A new dawnA morning full of hope, a path ahead: Friedrich's painting “Easter Morning” on the CL Easter poster. Luca Doninelli discusses the painting in the April issue of Tracce.
Easter Morning, painted by Caspar David Friedrich in the 1830s, is a very complex and dramatic painting, full of signs, warning, and full of afterthoughts that leave their mark on a seemingly simple and orderly canvas.
The composition is solemn. It is a cold Easter morning. In the center we see a street. Friedrich’s works typically introduce elements that refer to movement. Friedrich is a very narrative, literary painter, and the instants of time that his hand captures always presuppose a "before" and an “after”. Time also leaves its mark on the trees, which frame the scene on the right and on the left, while also dividing it into two sections. On this side of the trees is the street, at the end of which stand three women. The two women on either side wear a long dress with a large red shawl, and headdresses that suggest a certain social status. The woman standing between them is, conversely, completely veiled in black and suggests the idea of loss, of mourning.
For that matter, the section of the scene that lies beyond the trees, and beyond the end of the road, is a cemetery, with some tombstones in view and other human figures. It is, however, a strange cemetery, without a boundary wall, without a gate, of the same nature as the cultivated fields that flank it: as if the place where the dead rest is also a planting ground, where something is destined to grow.

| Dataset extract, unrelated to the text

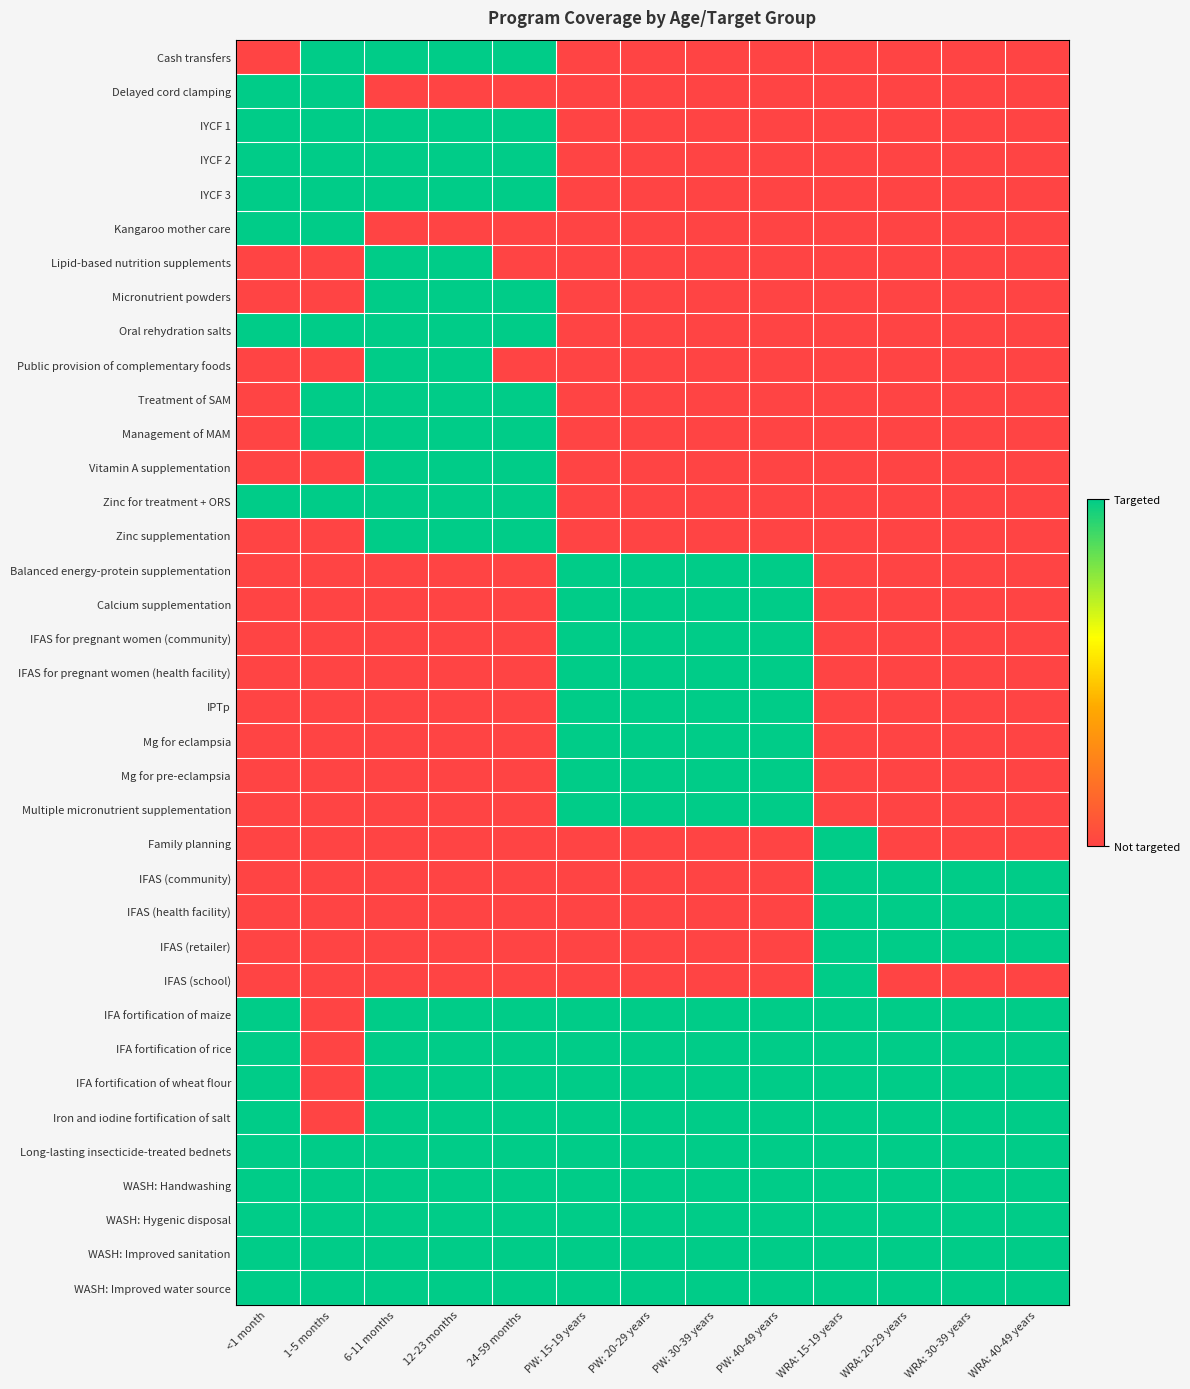

What is the spread (max minus min) of values at PW: 30-39 years?

1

The very trees that frame the scene are not entirely bare. It is early spring, the leaves are beginning to re-bloom, and the fallen seeds have given life, at the foot of the larger trunks, to a thicket of suckers, of new small plants.
Looking at the picture even closer (go look it up on the Internet, it is worth it), we realize that the same path leading to the graveyard is crossed, underground, by the sinewy traces of tree roots, alive and vital. It is still cold, but the life is there, nothing can kill it.
But that is not all. The light that pervades the painting is still a wintry, twilight light. One would say Easter dawn. Yet the sun is already high, and judging by the time of year one might say it is heading toward noon. If you bring your eyes closer to the painting you can see, far below, a trace, later erased by the artist, where the sun was probably originally placed, in a position that would seem more consistent with the still dim light. But Friedrich later wanted to move the sun further up.
So the visitors to the cemetery, starting with the women in the foreground, are not just here to mourn a dead person. A hope, a foreboding moves the sad footsteps, a strange heartbeat mingles with the mourning. This is what happened one morning, two thousand years ago, when three women went to the Sepulchre and a strange man in white robes (I remember that white robes were meant for the insane) spoke puzzling words to them.
Nature itself seems to have gone mad: what is that high sun at this hour?
The great German artist helps us to read Easter thus: not as a prodigy in its own right, but rather as an impossible correspondence. The women who that morning went up to the Sepulchre, yes, had death in their hearts but an unspeakable hope lurked within their sadness. Let us go and see, they must have said to themselves, perhaps with tears in their eyes but with that unconfessed hope to place one foot behind the other.
And meanwhile, the sun is already high. This – the artist seems to want to tell us – is the life of faith, our life, poor and fragile, and yet so strangely certain, because that man who should lie in the tomb has told us and shown us: we are not made for death.
Pope Francis' words underscore the meaning of what the picture tells us: faith is not made up of speeches, demonstrations, equations. Faith is a path, everyone's path, the path of our lives, and it is along this normal path full of obstacles, grief and annoyances that God became our companion to "share this path with us and to offer us his gaze so that we might see the light within it." The Pope insists on the idea of light: God does not offer us explanations, his answer is "a history of goodness which touches every story of suffering and opens up a ray of light.” It is not a light that is added to reality (a Christian is not a visionary), it is the very light of reality, which a deep obstacle – original sin– would prevent us from seeing without the continuous presence, in time and space, of an expected and, at the same time, unpredictable Grace, like that sun already high in the morning twilight.
Thus the law of life changes: not a path towards death, but a "present and permanent restart," as Fr. Giussani has always reminded us. It is not the fall that defines the person, but their continuous restart. Resumption, restart are the poor, everyday words that best translate the great word Resurrection, which would remain a wonderful legend if it did not become a possible human experience in every moment. The adult person is someone who bases their daily morality on this unimaginable gift. And so, Fr. Giussani reminds us, "every day, every hour, every minute of our lives, resurrecting, resuming, recommencing must set our path, must be the law."
Friedrich's painting is the sensitive, existential illustration of this experience at once everyday and exceptional, everyday and heroic (as St. John Paul II put it). It is still cold, the pain is still alive, but the cold and the pain are already within a new story.
As so many friends have witnessed to us, even recently, friends often young, like dear Silvia Simoncini, who leaving us – in suffering and therefore without any rhetoric – have pointed out this path of faith to us with confidence, not as a dream, but as the only, true, real road for all human beings.